Dorme, digo, dorme, enquanto a chaleira ferve e o vapor que dela se eleva se vai tornando mais espesso, subindo num jacto a partir do bico. É assim que a vida me enche as veias. É assim que a vida me escorre pelos membros. É assim que vou avançando até quase poder gritar, enquanto, sempre a abrir e a fechar as coisas, vejo o Sol nascer e pôr-se.

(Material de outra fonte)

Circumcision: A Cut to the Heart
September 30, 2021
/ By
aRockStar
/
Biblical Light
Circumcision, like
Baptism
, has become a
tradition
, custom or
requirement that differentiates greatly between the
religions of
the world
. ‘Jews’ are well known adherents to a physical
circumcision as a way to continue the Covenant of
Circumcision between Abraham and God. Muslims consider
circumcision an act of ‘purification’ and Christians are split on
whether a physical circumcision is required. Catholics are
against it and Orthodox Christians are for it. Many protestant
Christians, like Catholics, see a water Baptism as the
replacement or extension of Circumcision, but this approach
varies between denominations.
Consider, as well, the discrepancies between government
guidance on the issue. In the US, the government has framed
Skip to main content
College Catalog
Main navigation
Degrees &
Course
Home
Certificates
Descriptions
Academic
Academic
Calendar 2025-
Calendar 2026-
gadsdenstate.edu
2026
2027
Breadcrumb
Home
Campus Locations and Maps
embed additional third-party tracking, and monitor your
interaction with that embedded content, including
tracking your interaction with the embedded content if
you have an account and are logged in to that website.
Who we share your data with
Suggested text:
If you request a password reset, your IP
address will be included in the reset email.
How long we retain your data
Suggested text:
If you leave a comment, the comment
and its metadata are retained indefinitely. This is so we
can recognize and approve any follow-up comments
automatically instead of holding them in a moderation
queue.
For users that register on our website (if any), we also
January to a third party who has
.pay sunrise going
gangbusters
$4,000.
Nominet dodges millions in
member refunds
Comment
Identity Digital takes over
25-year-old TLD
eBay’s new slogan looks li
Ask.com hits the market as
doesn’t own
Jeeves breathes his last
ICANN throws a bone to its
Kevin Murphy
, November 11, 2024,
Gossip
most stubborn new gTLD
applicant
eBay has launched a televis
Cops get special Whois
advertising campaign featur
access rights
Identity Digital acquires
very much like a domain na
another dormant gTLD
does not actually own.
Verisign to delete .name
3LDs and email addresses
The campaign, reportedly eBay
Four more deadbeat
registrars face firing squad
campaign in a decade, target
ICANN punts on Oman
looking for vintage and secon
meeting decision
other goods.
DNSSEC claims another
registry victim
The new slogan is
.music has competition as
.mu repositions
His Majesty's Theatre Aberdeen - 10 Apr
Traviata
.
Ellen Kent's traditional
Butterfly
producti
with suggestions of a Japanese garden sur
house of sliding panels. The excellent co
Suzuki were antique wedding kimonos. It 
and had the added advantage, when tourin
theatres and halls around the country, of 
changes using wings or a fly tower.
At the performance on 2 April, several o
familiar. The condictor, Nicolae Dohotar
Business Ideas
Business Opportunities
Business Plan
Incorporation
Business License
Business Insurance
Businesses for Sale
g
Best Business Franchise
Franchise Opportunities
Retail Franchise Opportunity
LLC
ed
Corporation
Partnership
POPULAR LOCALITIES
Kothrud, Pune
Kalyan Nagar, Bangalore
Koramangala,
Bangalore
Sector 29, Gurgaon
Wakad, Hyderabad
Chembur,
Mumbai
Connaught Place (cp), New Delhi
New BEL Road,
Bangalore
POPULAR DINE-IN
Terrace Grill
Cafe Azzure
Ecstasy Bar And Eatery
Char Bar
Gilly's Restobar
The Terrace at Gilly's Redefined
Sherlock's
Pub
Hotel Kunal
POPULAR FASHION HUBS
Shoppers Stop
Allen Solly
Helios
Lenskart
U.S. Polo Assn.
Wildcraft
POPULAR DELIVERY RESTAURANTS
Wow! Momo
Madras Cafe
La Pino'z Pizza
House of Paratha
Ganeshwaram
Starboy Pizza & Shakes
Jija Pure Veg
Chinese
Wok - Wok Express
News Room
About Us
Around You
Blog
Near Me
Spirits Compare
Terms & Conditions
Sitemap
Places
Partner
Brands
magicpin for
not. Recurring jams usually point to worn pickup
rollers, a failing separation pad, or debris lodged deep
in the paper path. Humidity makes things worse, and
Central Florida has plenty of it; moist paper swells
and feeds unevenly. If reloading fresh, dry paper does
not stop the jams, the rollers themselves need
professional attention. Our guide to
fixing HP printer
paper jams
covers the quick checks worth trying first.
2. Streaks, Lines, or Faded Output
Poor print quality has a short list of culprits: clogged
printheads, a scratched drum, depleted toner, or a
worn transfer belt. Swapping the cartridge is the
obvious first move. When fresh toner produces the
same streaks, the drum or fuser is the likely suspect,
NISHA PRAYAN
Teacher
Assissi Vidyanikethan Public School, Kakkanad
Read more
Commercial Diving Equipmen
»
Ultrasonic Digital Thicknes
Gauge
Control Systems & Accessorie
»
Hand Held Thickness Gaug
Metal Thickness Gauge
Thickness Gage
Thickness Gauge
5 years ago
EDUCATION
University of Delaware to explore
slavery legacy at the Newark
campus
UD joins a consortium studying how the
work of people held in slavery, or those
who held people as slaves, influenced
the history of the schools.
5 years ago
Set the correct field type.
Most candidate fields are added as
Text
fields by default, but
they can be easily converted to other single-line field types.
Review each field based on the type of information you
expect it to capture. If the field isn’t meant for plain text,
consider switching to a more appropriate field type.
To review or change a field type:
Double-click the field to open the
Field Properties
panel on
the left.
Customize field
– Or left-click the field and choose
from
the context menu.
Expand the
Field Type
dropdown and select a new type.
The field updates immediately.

Chega. Estou prestes a sufocar de tanta felicidade natural. Contudo, sei que não vou ficar por aqui. Terei mais filhos; mais berços; mais cestos na cozinha e presuntos a secar; cebolas a brilhar; e talhões de alfaces e batatas. Sinto-me vogar como uma folha ao sabor da tempestade; ora roçando a erva úmida ora sendo arrastada pelos ares. Estou prestes a sufocar de felicidade natural, e por vezes desejava que este sentimento de realização esmorecesse, que o peso da casa adormecida deixasse de existir (e que tanto se faz sentir quando nos sentamos a ler), e que eu voltasse a ser o centro da trama que a minha agulha vai tecendo. A lâmpada como que acende uma fogueira na janela. Há um fogo a arder no coração da hera. Vejo uma rua iluminada nas sempre-verdes. Ouço o ruído do trânsito nos sons provocados pelo vento; vozes; gargalhadas; e também a Jinny que abre a porta e grita: “Vem! Vem!”.